In an interview this morning (WEDS) he told GB News: “He wants massive cuts when he wanted the railway workers to keep working and put themselves in a place of danger.
“Now he’s using Covid and the effects of Covid as a reason to cut back on the railways, cut £2 billion worth of funding from the National Rail, and he’s cutting £2 billion from London Underground. In effect that’s causing massive disruption.
“And it’s that funding cut that he’s responsible for that is causing these disputes. If we can get back to a proper funding level, and he allows the companies to negotiate properly, we will get a settlement of this dispute, but he’s got the key.”
Mr Lynch was speaking to Paul Hawkins during Breakfast with Stephen Dixon and Rosie Wright on GB News.
Asked about Labour’s attitude to the rail strikers, he said: “There was a member of the shadow cabinet here this morning and I believe that many Labour MPs are on our picket lines right across the country and their constituencies.
“I don’t know what Keir Starmer is doing. He doesn’t phone me up and tell me.
“I would like to see more support from Keir Starmer. I think he needs to support working class people because working class people are struggling in this economy right now and have been for nearly a decade.
“Public sector workers are struggling and also private sector workers, so he needs to ride that summer of solidarity that we’re seeing with many trade unions coming into campaigns and actions.
“People want a square deal from corporate Britain and they’re not getting one and Keir Starmer needs to stand up and identify himself with our campaign and the other campaigns in the economy at the minute.
“I think he should do that and it will do him some good in the working class communities. They lost out in the last election and invoke who lent their votes for the Tories but can be won back for Labour, correct me if I don’t do my job properly, they can throw me out through our democratic processes.”

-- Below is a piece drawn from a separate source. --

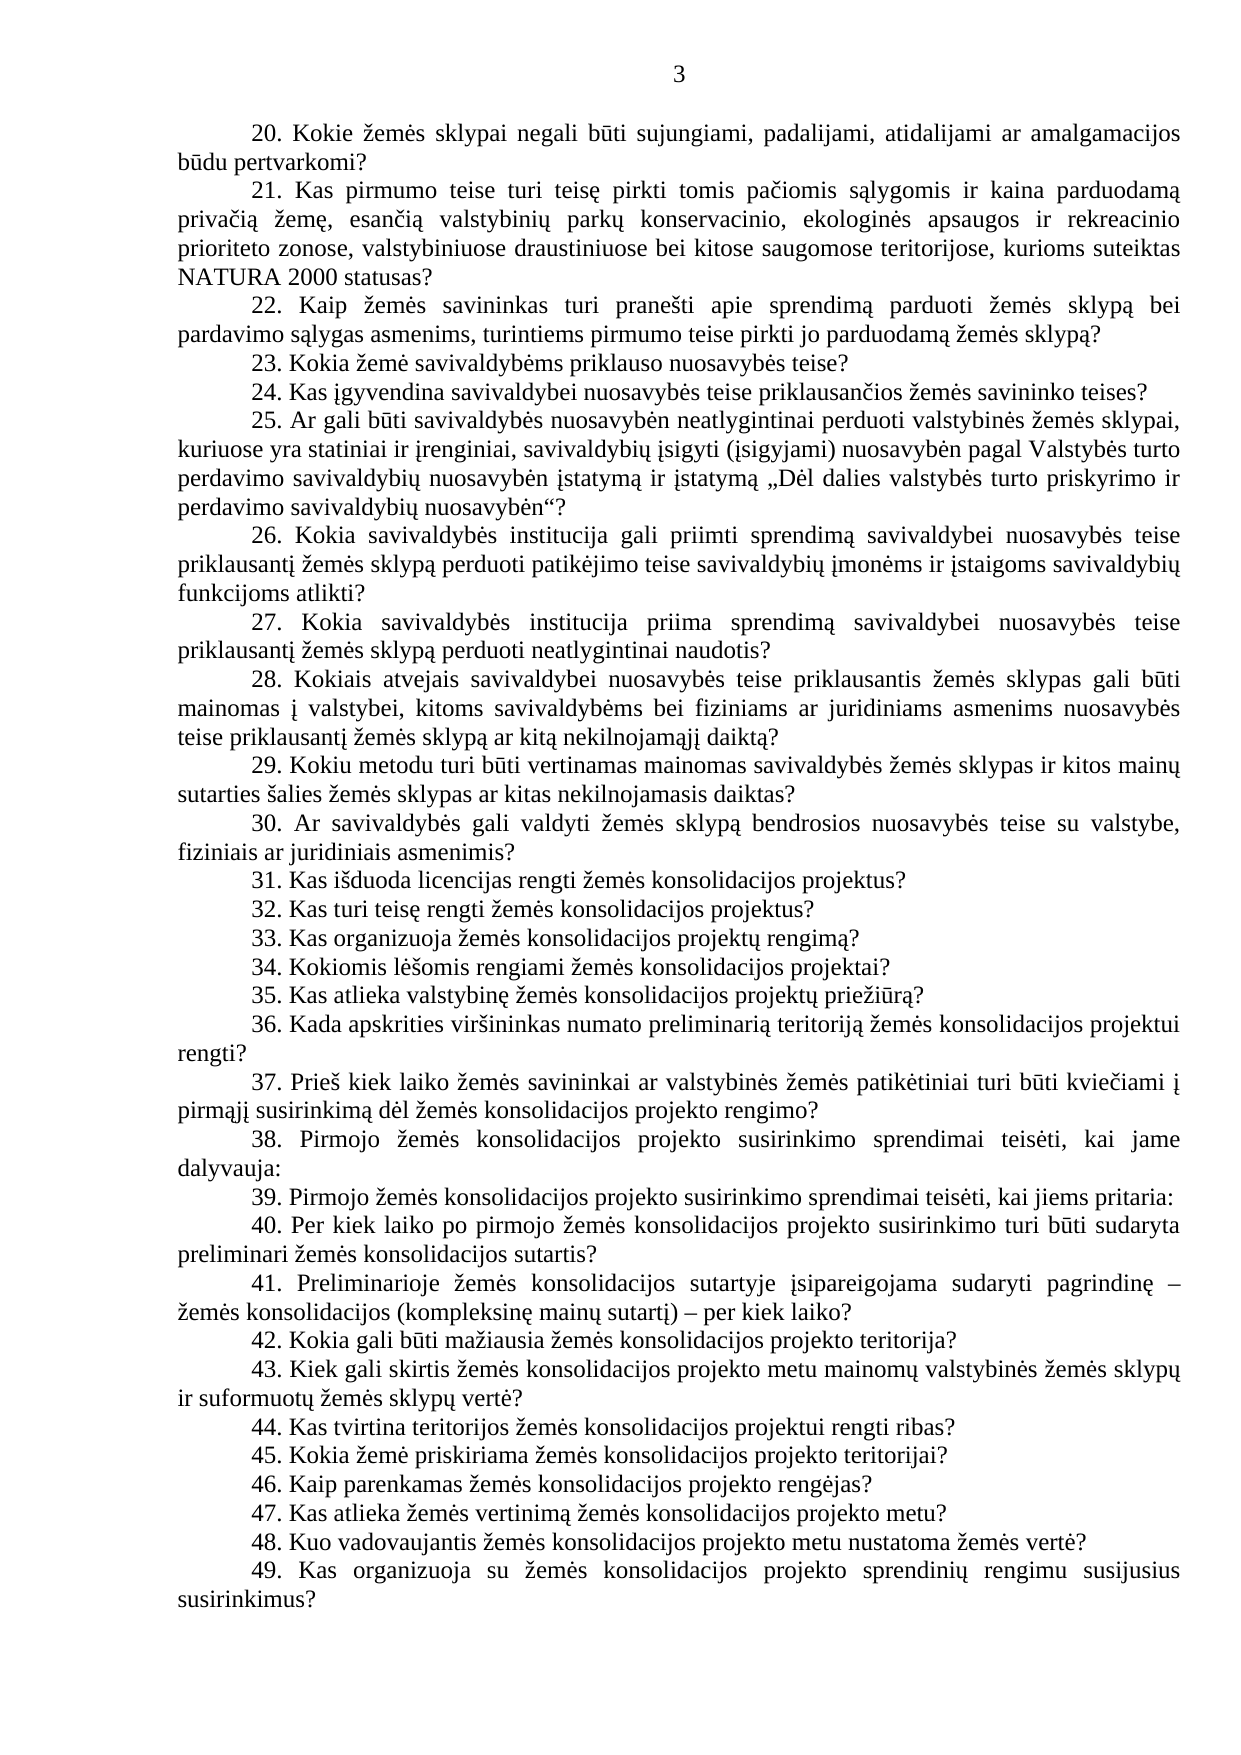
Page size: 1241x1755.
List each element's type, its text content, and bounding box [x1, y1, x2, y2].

He told GB News that he objected to being called a trade union baron: “I do mind being called a baron and I’m an elected officer of the Union, the people behind me the men and women of the RMT elect me and if they if I don’t do my job properly, they can throw me out through our democratic processes.
“I’m not a baron, I don’t push them around. They’re not my army. In fact, they tell me what to do.
“They tell me when deals are acceptable, and they tell me through the voting process when they want to take industrial action. That’s exactly what they’re doing.
“That’s why so many of them are turning out here today and all across the country, because they’re in charge of this dispute, and they will determine when it’s finished, and when we’ve got a reasonable conclusion.”